Le stelle dello sport svaniscono come modelli di ruolo

Concettualmente, uno dei fattori alla base di standard più elevati per gli atleti è la percezione che gli atleti professionisti fungano da modello per gli ammiratori, in particolare bambini e adolescenti.
Tuttavia, questa percezione potrebbe non essere accurata. Un nuovo studio del Regno Unito rileva che il comportamento da ubriachi e da ubriachi di alcuni dei nostri eroi sportivi ha poco o nessun effetto sulle abitudini di consumo dei giovani.
I ricercatori delle Università di Manchester, Regno Unito e Western Sydney, Australia, affermano che i loro risultati - pubblicati in Revisione di droghe e alcol - contraddire l'idea che le star dello sport fungano da modelli per coloro che seguono lo sport.
"Le abitudini di consumo percepite delle star dello sport e la loro relazione con i livelli di alcol dei giovani non sono mai state esaminate empiricamente, nonostante questi eroi sportivi siano spesso pubblicizzati come modelli influenti per i giovani", ha detto il ricercatore capo Dr. Kerry O'Brien, docente alla School of Psychological Sciences di Manchester.
"La nostra ricerca mostra che i giovani, sia i partecipanti sportivi che quelli non sportivi, non sembrano essere influenzati dalle abitudini di consumo degli sportivi di alto profilo come descritto nei mass media".
Il dottor O'Brien e i suoi colleghi, facendo riferimento a ricerche precedenti, suggeriscono che le star dello sport hanno molte più probabilità di influenzare il comportamento dei fan quando vengono utilizzate come strumenti di marketing dall'industria degli alcolici, ad esempio attraverso accordi di sponsorizzazione.
Il team di ricerca ha chiesto a più di 1.000 giovani sportivi di livello elitario e amatoriale e non sportivi di segnalare il comportamento di consumo di alcol percepito da star dello sport di alto profilo rispetto ai loro amici, e quindi di segnalare il proprio comportamento di consumo di alcol utilizzando il Disturbo da consumo di alcol delle organizzazioni mondiali della sanità Test di identificazione.
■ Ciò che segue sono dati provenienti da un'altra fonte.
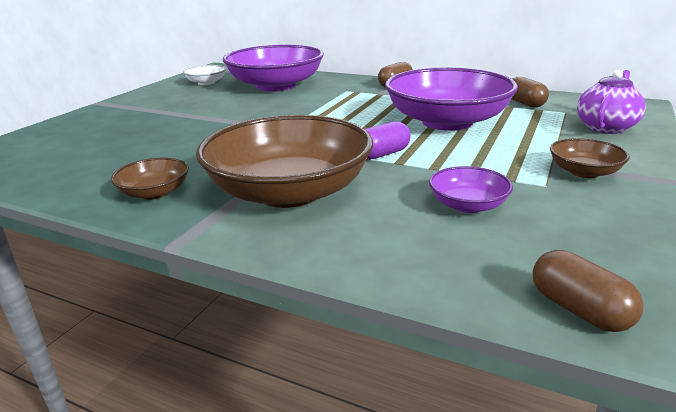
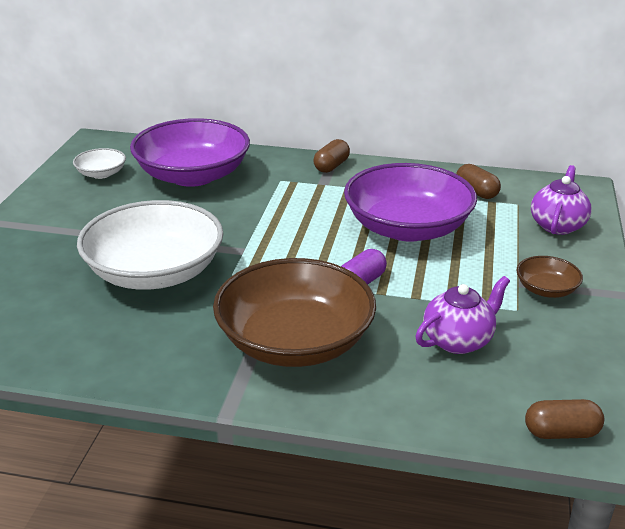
camera: 15 degrees left, 5 degrees up
brown bowl [111,158,189,200] -> none
purple bowl [429,166,513,213] -> purple teapot [415,276,510,354]
brown capsule [532,250,644,332] -> brown capsule turned 45 degrees counterclockwise [525,399,604,439]
none -> white bowl [77,200,224,290]

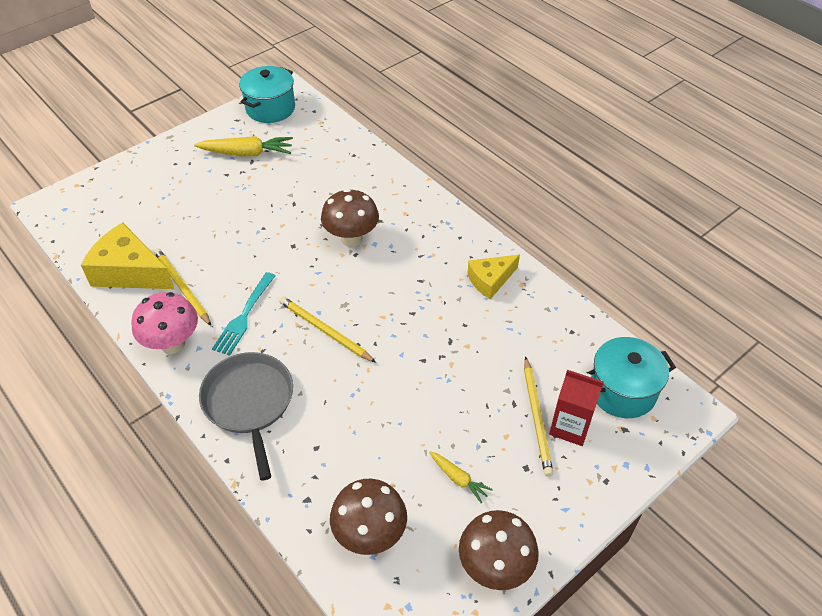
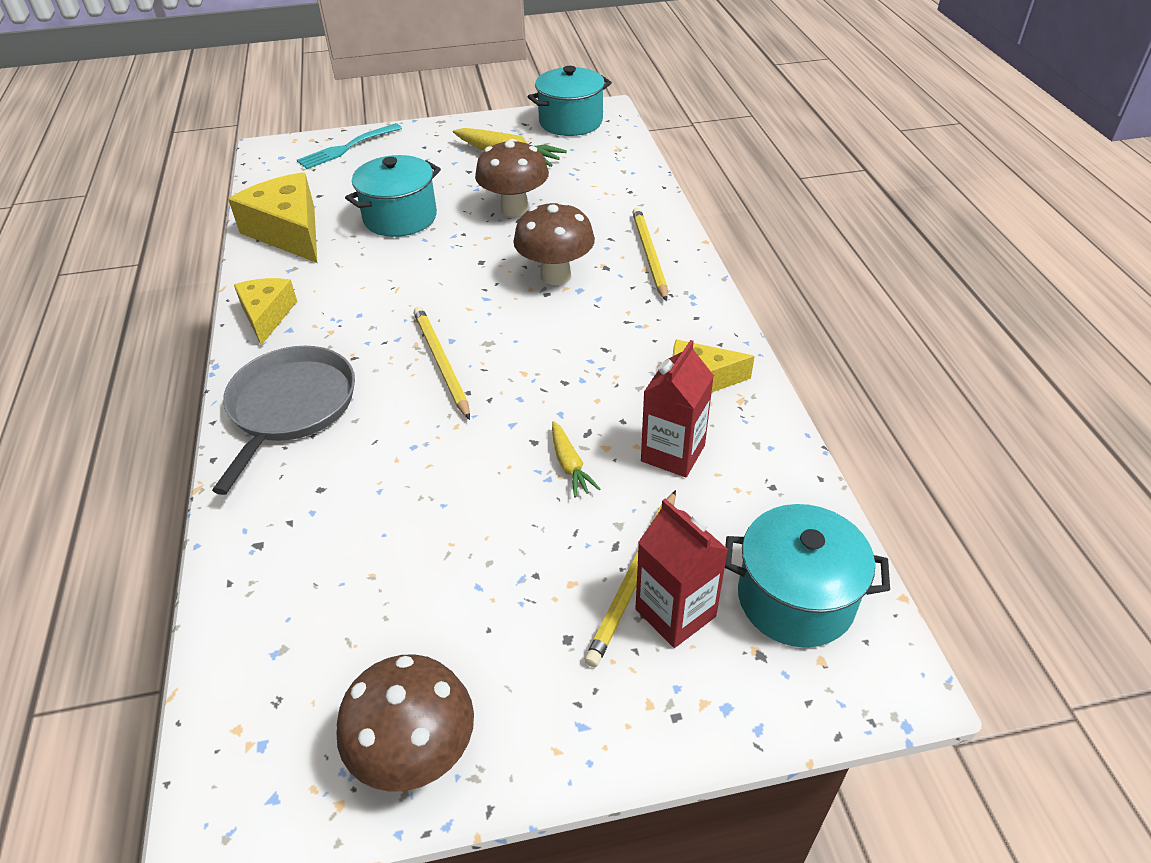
camera: 30 degrees right, 5 degrees down
pink mushroom [131,292,198,354] -> yellow cheese [234,278,297,346]
yellow pencil [154,248,211,326] -> yellow pencil moved to [632,208,667,301]
turquoise fork [212,272,275,356] -> turquoise fork moved to [297,123,402,169]
brown mushroom [330,479,407,555] -> brown mushroom moved to [475,139,549,217]
yellow carrot [429,451,493,503] -> yellow carrot moved to [552,421,600,497]
none -> turquoise pot [345,155,441,237]
none -> red carton [641,340,714,477]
I ricercatori hanno scoperto che i partecipanti allo studio, sia sportivi che non, ritenevano che le star dello sport bevessero in realtà molto meno di loro, ma che i loro stessi amici bevessero molto di più.
Dopo aver tenuto conto di altri potenziali fattori, il bere delle star dello sport non era predittivo del consumo di alcol da parte dei giovani sportivi, ed era effettivamente predittivo di livelli più bassi di alcol nei non sportivi: più gli alcolisti non sportivi percepivano che le star dello sport bevevano, meno effettivamente bevevano si sono bevuti.
Il consumo di alcol dei giovani era invece fortemente correlato alla sopravvalutazione del bere dei loro amici e, solo negli sportivi, alle abitudini culturali specifiche dello sport, come il bere con i concorrenti dopo le partite.
Il dottor O'Brien ha aggiunto: "Gli amministratori dello sport, come la Federcalcio, sono molto veloci nel condannare e punire le singole star dello sport per aver agito come modelli di comportamento scadenti quando vengono sorpresi a mostrare comportamenti ubriachi e zoticoni. Ma ci sono prove molto più forti di una relazione tra la sponsorizzazione dell'industria degli alcolici, la pubblicità e il marketing nello sport e il consumo pericoloso tra i giovani rispetto all'influenza delle star dello sport che bevono.
"Non stiamo suggerendo che le star dello sport non dovrebbero essere incoraggiate a bere in modo responsabile, ma è falso dare loro la colpa per aver dato il cattivo esempio.È tempo che gli amministratori dello sport considerino le proprie responsabilità sociali quando valutano i costi e i benefici dell'utilizzo delle loro star dello sport e dello sport per commercializzare alcolici per conto dell'industria degli alcolici ".